そんな話をしていたら得意先の外回りから帰ってきた場地が名前を連れてきた。店の前をウロウロしていたらしい。場地は昨日休みだったからオレと名前に面識があることを知らない。千冬ではなくオレに用があると聞いて目を丸くした。

「昨日は本当にありがとうございました」
「別に……」
「それで、あの……」

名前は改めてお礼を伝えると、頬をほんのり染めてもじもじし始めた。まさか、と嫌な予感がした。自分の顔の良さは自覚している。そして名前はきっと惚れやすい。もし昨日の一件がきっかけで好意を持たれてしまったんだとしたら面倒くさい。

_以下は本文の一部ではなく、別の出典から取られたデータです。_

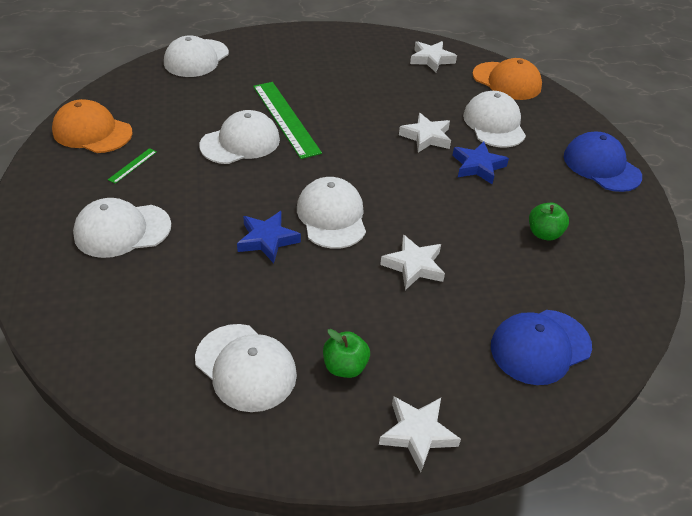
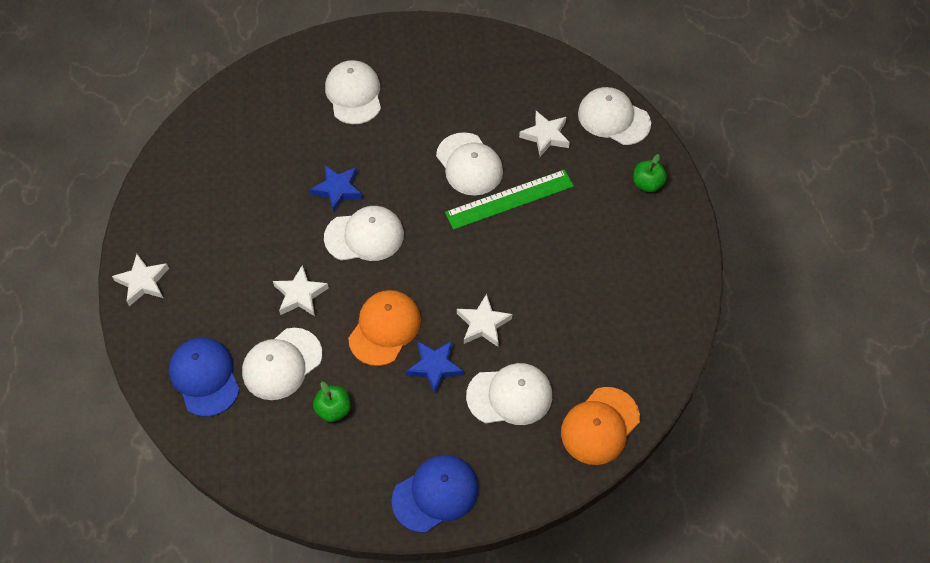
camera: 95 degrees right, 15 degrees up
(92, 132) = (481, 55): orange cap -> orange cap (385, 328)
(132, 165) = (434, 90): green ruler -> none
(246, 367) = (212, 181): white cap -> white cap (282, 364)
(345, 366) = (204, 241): green apple -> green apple (647, 184)
(431, 59) = (640, 346): white star -> white star (545, 136)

「今度この人とデートしようと思うんだけどどう思う?」
「は?」

名前から見せられたのは男とのトーク画面だった。オレが心配したようなことにはならないようだけど、これはこれで面倒くさいと思った。


***

 
「この人は?けっこういい感じだと思うんだけど」
「ダメ。女に暴力振るいそう」

名前と知り合って1ヶ月が経つ頃、オレはいつの間にか名前が気になった男が大丈夫な奴かジャッジする役目になっていた。名前は閉店の数分前にやってきては男とのトーク画面を見せてきてコイツはどうかと聞いてくる。まあ、相談されること自体は別にいいんだけど、何でこの女はこうもダメ男ばかりを引いてくるんだろうかと心底不思議に思う。

「一虎くん私に恋人できてほしくないの?」
「マジでろくな男いないの何なの?名前呪われてんの?」

この短期間で名前が聞いてきた男は3人。一人目は会社の他支店から転勤してきた後輩。「絶対私のこと好きなんだよね」と自慢げに言っていた。確かに文面にはハートマークが乱用されてるし、何なら「好き」とか「可愛い」とかすげー言ってたけど、典型的なタラシ男でしかない。絶対名前の他にも同じことを言ってる女がいると忠告してやった。
二人目はマッチングアプリで出会った32歳の男。「モノを運ぶだけの簡単なバイトあるんだけどどう?」と勧誘していた。多分やばい事に足突っ込んでる。
そして今回、三人目は前回の街コンで知り合った別の男。話を聞く限りきちんとしていてちゃんとした職にもついてるけど、なんとなく文面が高圧的に感じた。女はこうあるべきだ、みたいな思い込みがチラホラ見えて、付き合ったら面倒臭そうだし最悪暴力を振るう可能性もあると思った。

「ていうか一虎くんよくダメな人わかるね」
「そりゃあ……」
「一虎くんがろくな男じゃないからっすよね」
「……うるせー」

千冬がからかうように言ってきたことは事実だから否定できない。実際世間から「ろくでもない」と言われるような奴らとつるんでいたし、オレ自身も最低な人間だと自覚している。

「ふーん……かっこいいのに勿体ないね」

千冬はオレのことを名前に話したんだろうか。いや、話していたらこうやって相談してきたりなんかしないか。いくら名前がアホのお人好しでもオレの過去を知ったら軽蔑して離れていくに決まってる。

「お、マイキー」

BGMを消した店内に来店の鈴が鳴った。マイキーの姿を見るのは久しぶりだ。

「あれ、お客さん?」
「コイツのことは気にしなくていいっすよ」
「あ、はいお構いなく〜」
「場地迎えに来ただけだから。連れてっていい?」
「どうぞ。あと締めるだけなんで」
「悪いね」

今日はパーちんの家で飲み会をするって場地が言ってた。お前も来るかと誘ってくれたけどまだ一緒に酒を楽しむことはできないと思って断った。

「わりーな。一虎と千冬も来るかぁ?」
「オレはちょっと用あるんですみません」
「オレも……いいよ」

改めて誘ってくれた場地の優しさが胸をチクリとつつく。
兄貴を殺して場地を刺したオレをマイキーは許してくれた。場地も今まで通りに振る舞ってくれている。他の奴らも普通に話しかけてくれるけど、どうしても以前のように接することはできなかった。

「ねえ、今の人誰?」
「……教えねぇ」
「何で!」

場地を連れていったマイキーの背中を見送った後、名前に聞かれた。マイキーはいい奴だ。腕っぷしの強さだけじゃなくて生き方とか考え方とかオレを許してくれた器の大きさとか、かっこいいと思うし尊敬もしている。
マイキーのことを知ったら名前なんて簡単に落ちるだろう。だから教えなかった。マイキーはいい奴だしかっこいいけど、好きになっても待ってるのは険しい道だと思う。どの口が言うんだって感じだけど、ストッパー役として名前が苦しむような恋はしてほしくないと思った……ただそれだけだ。